◆ Record extracts ◆

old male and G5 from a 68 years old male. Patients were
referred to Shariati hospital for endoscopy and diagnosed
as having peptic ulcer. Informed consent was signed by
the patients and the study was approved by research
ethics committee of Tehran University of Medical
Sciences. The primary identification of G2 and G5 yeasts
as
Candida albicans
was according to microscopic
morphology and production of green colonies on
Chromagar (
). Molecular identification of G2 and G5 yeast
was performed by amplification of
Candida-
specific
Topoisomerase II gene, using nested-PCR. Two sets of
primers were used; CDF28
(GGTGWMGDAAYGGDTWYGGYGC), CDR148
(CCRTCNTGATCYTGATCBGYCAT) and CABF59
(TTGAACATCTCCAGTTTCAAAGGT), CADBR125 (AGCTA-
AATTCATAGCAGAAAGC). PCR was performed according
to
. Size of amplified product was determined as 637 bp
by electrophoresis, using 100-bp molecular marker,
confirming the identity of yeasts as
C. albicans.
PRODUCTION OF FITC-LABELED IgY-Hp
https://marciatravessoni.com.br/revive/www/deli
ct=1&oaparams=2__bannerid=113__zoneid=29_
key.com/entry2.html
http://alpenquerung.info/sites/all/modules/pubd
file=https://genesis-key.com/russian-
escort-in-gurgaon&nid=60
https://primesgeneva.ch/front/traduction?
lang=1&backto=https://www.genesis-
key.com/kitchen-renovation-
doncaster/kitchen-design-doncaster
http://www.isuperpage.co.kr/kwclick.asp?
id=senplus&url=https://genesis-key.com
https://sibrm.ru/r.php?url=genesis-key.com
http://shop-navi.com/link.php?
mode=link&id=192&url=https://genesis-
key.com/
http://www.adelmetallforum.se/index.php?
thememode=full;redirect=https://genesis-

◆ Try it ◆
Every line of the material above should be set down again exactly.

◆ Final answer ◆
old male and G5 from a 68 years old male. Patients were
referred to Shariati hospital for endoscopy and diagnosed
as having peptic ulcer. Informed consent was signed by
the patients and the study was approved by research
ethics committee of Tehran University of Medical
Sciences. The primary identification of G2 and G5 yeasts
as
Candida albicans
was according to microscopic
morphology and production of green colonies on
Chromagar (
). Molecular identification of G2 and G5 yeast
was performed by amplification of
Candida-
specific
Topoisomerase II gene, using nested-PCR. Two sets of
primers were used; CDF28
(GGTGWMGDAAYGGDTWYGGYGC), CDR148
(CCRTCNTGATCYTGATCBGYCAT) and CABF59
(TTGAACATCTCCAGTTTCAAAGGT), CADBR125 (AGCTA-
AATTCATAGCAGAAAGC). PCR was performed according
to
. Size of amplified product was determined as 637 bp
by electrophoresis, using 100-bp molecular marker,
confirming the identity of yeasts as
C. albicans.
PRODUCTION OF FITC-LABELED IgY-Hp
https://marciatravessoni.com.br/revive/www/deli
ct=1&oaparams=2__bannerid=113__zoneid=29_
key.com/entry2.html
http://alpenquerung.info/sites/all/modules/pubd
file=https://genesis-key.com/russian-
escort-in-gurgaon&nid=60
https://primesgeneva.ch/front/traduction?
lang=1&backto=https://www.genesis-
key.com/kitchen-renovation-
doncaster/kitchen-design-doncaster
http://www.isuperpage.co.kr/kwclick.asp?
id=senplus&url=https://genesis-key.com
https://sibrm.ru/r.php?url=genesis-key.com
http://shop-navi.com/link.php?
mode=link&id=192&url=https://genesis-
key.com/
http://www.adelmetallforum.se/index.php?
thememode=full;redirect=https://genesis-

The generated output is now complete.